顾罕在药水快输完时醒来,手抬到一半被倪乔按住。

    她把他的手按回原位,声音轻低:“别动,扎着针。”

    顾罕瞥见她垂落的睫,将晕倒前的事想起来,却觉得此时的倪乔有点不对劲。

    少了那种什么破事都能叽叽歪歪的活泼劲儿。

    他自认为自己晕倒后不会做出什么不当行为,但不得不问一句,“我没给你添什么麻烦吧?”

    声音干哑,说完还咳了一声。

    倪乔不知所谓笑一声,没说话,出了房间,几分钟后端来一杯热水。

    顾罕接过杯子,狐疑不定地打量她,“倪乔?”

    倪乔应声坐回床边的椅子上。

    他有点不安:“你怎么了?”

    最后几滴水缓缓滴尽,倪乔沉默上前,按照医生说的步骤帮他拔针。

    针口用棉花胶带封住,示意他自己按。

    反常的沉默叫顾罕心里的不安一圈圈扩大。

    他急迫地思考发生了什么,神思一闪,正想问自己是不是说梦话了,一低头,眼神震滞。

    ——自己身上的居家服已经换了!

    倪乔像是知道他要问什么,先回答:“我不是故意脱你衣服的,是你的家庭医生说让我帮你换掉湿衣服。”

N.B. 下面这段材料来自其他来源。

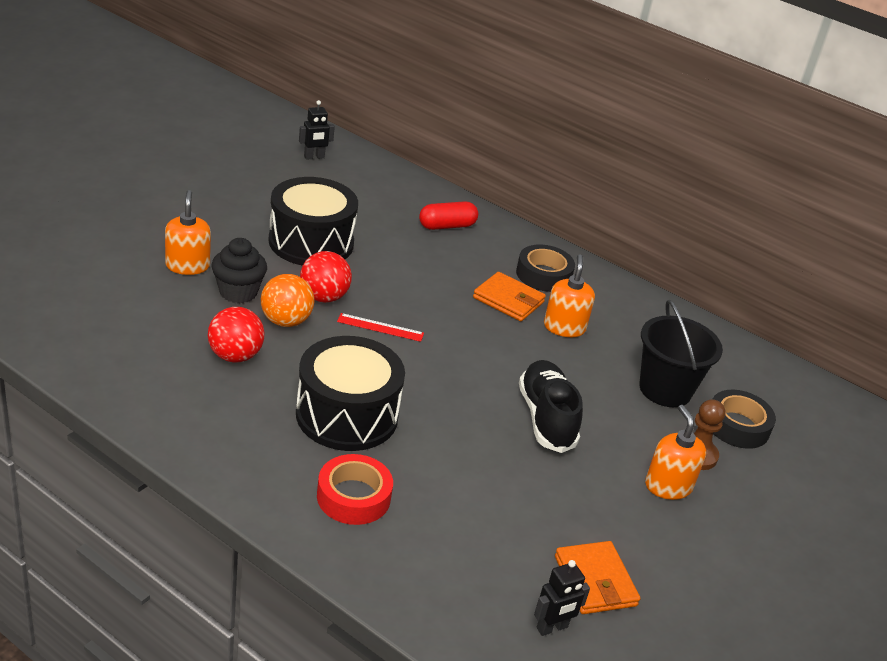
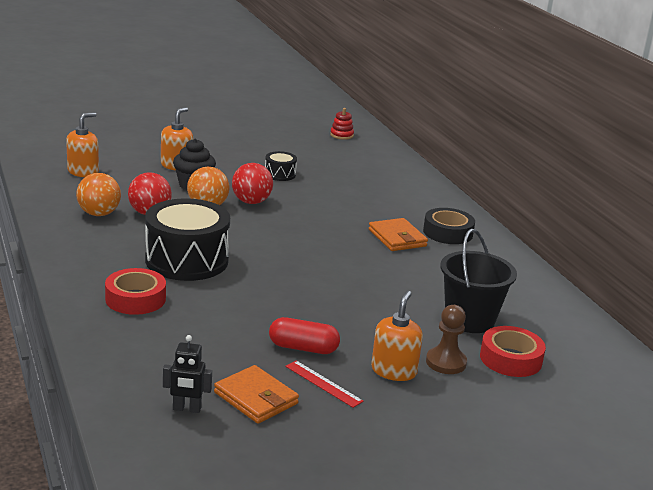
camera: 35 degrees right, 10 degrees down
(180, 379) = (99, 214): none -> orange ball
(311, 242) = (280, 174): black drum -> black drum, size x0.46
(314, 157) = (341, 135): black robot -> red stacking toy
(380, 327) = (272, 226): red ruler -> red ruler (323, 383)
(447, 226) = (400, 190): red capsule -> red capsule (303, 348)
(546, 418) = (339, 305): black shoe -> none
(564, 327) = (425, 263): orange soap dispenser -> orange soap dispenser (83, 172)
(595, 581) = (256, 398): orange wallet -> orange wallet turned 60 degrees counterclockwise
(737, 426) = (510, 359): black tape -> red tape

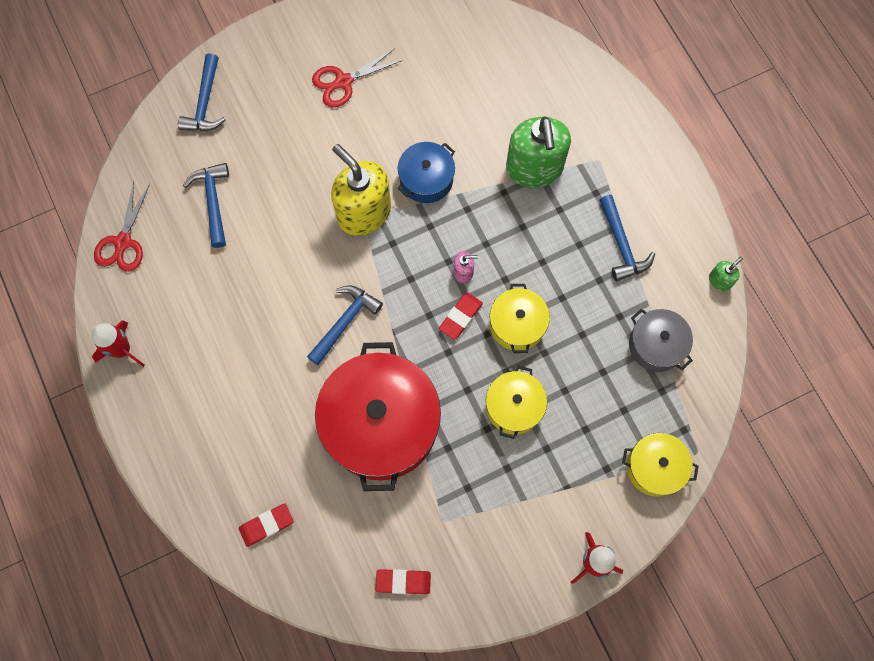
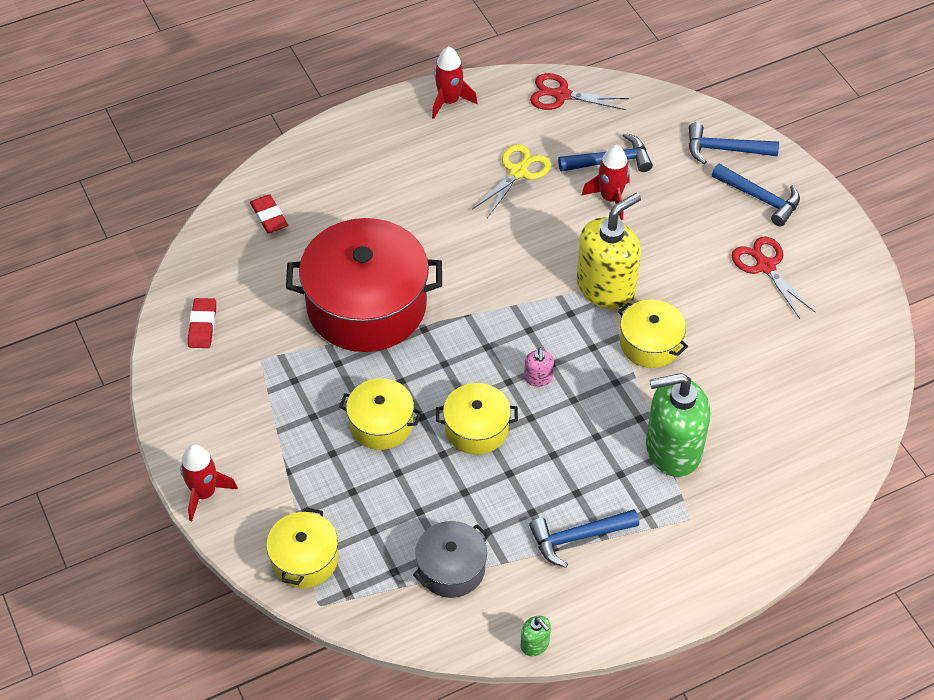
camera: 90 degrees right, 20 degrees down
(221, 285) = (518, 172): none -> yellow scissors
(259, 203) = (610, 198): none -> red rocket
(345, 322) = (478, 273): blue hammer -> blue hammer (760, 198)
(426, 179) = (650, 344): blue pot -> yellow pot
(460, 317) = (485, 375): red eraser -> none

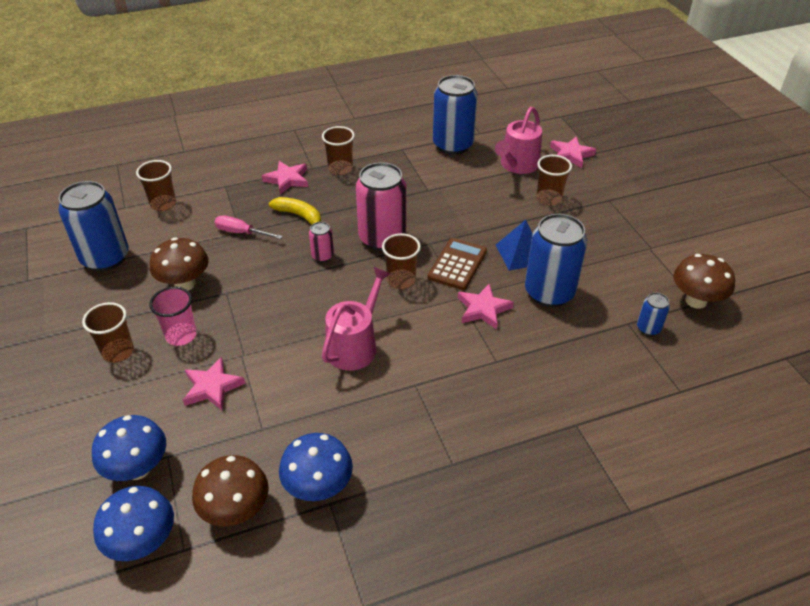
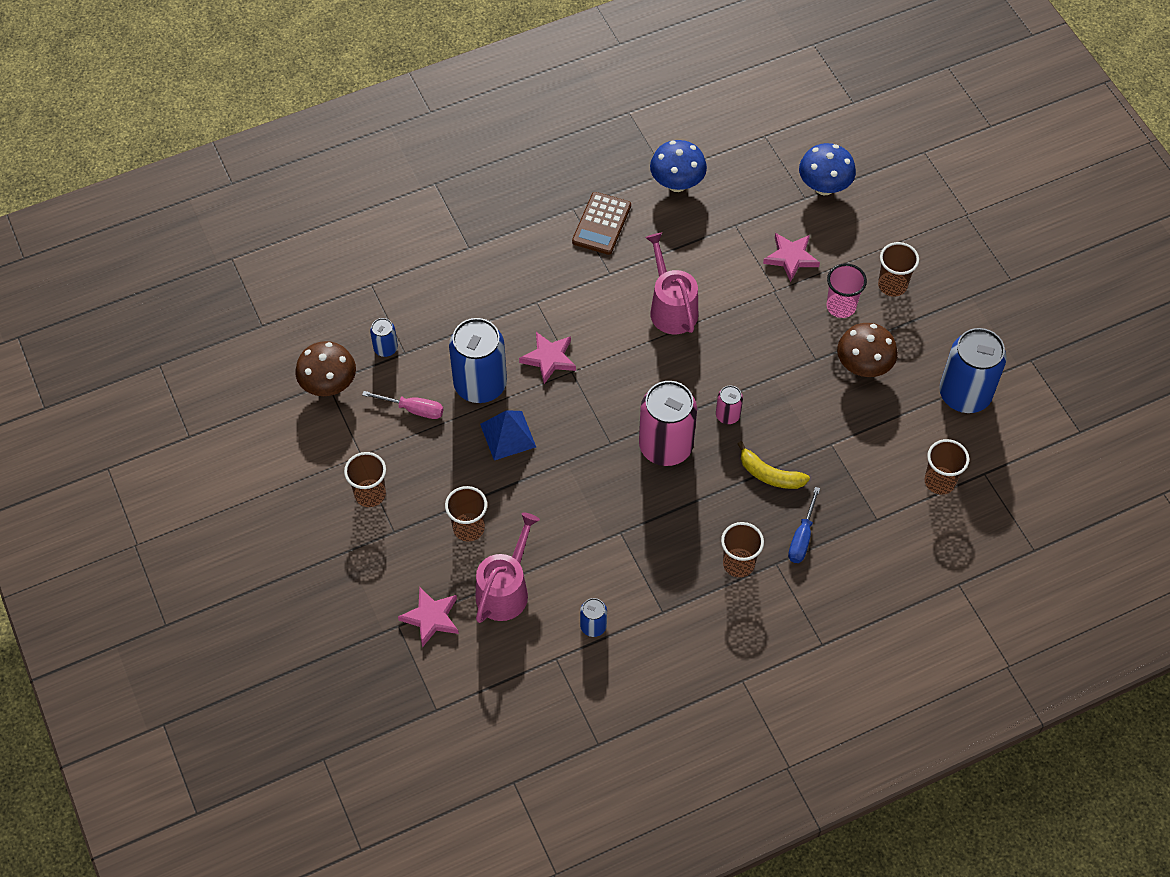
camera: 175 degrees right, 15 degrees up
(143, 542) = (796, 138): blue mushroom -> none
(236, 510) = (735, 163): brown mushroom -> none
(241, 233) = (829, 442): pink screwdriver -> pink screwdriver (413, 409)
(287, 179) = (802, 537): pink star -> blue screwdriver
(355, 345) = (671, 308): pink watering can -> pink watering can turned 135 degrees clockwise
(401, 280) = (636, 388): brown cup -> brown cup (370, 494)
(453, 145) = (593, 626): blue can -> blue can, size x0.46
(457, 264) = (578, 415): brown calculator -> brown calculator (601, 224)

    在顾罕没醒这两个小时里,谁也不知道她的心境经历了多少翻覆跌宕,可就在顾罕睁开眼那一刻,她又猛的压住情绪。

    连问,都不知道从何问起。

    可她眼底却不受控地红了,眼轮匝肌微微一用力,就叫好看的卧蚕蹙起来,压抑地看着神情茫然的顾罕。

    事发突然,他下意识想解释。